(RECORDS FOR THE TASK begins)

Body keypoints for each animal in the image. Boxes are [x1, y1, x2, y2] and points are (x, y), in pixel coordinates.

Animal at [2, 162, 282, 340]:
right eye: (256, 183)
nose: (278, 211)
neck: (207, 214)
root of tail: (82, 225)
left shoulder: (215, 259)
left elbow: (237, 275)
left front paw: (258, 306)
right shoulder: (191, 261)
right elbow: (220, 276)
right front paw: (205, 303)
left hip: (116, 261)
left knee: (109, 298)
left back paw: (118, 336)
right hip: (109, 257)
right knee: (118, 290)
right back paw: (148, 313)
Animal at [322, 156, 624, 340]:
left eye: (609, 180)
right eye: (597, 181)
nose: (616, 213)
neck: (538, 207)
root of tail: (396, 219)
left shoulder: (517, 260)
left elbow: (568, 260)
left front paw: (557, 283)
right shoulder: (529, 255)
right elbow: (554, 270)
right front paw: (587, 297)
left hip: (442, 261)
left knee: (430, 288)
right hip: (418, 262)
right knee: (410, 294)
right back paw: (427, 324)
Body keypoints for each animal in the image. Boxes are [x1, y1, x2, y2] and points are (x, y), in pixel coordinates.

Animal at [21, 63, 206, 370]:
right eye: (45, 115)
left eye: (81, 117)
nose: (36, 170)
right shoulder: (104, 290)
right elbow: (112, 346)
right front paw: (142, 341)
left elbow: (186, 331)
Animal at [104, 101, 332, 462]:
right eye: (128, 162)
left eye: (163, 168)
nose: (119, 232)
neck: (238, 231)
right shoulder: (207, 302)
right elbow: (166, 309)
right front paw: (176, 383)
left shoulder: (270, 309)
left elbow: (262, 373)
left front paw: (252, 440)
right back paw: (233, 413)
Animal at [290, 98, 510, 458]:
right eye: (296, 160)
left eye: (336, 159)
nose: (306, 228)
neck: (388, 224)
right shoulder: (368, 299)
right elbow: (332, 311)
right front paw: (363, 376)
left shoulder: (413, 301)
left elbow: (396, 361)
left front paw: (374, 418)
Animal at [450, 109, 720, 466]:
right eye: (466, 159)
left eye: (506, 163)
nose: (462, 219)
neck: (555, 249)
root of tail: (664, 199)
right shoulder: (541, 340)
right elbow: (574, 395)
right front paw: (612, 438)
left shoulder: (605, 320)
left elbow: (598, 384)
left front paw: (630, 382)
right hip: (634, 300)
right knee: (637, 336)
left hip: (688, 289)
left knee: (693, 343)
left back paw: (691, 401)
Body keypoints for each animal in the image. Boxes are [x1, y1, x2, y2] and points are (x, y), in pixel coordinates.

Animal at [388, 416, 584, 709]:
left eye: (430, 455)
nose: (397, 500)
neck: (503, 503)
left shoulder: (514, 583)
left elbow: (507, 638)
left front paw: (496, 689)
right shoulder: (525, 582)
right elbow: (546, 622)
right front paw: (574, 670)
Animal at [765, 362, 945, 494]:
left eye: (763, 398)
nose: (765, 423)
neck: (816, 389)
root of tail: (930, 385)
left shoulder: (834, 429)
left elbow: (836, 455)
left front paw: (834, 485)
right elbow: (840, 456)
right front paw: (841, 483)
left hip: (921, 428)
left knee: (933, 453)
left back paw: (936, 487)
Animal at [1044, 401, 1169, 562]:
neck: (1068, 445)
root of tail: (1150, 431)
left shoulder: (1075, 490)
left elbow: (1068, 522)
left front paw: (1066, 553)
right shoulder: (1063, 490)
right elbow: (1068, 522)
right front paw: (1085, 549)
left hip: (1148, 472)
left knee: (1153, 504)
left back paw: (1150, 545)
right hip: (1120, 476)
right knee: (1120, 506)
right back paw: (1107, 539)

(RECORDS FOR THE TASK ends)

REQUIRED WORK
Wherever the word "back" occurs in the data above, copy the line it sits in.

ANSWER FOR THIS EXERCISE
left back paw: (118, 336)
right back paw: (148, 313)
right back paw: (427, 324)
right back paw: (233, 413)
left back paw: (691, 401)
left back paw: (936, 487)
left back paw: (1150, 545)
right back paw: (1107, 539)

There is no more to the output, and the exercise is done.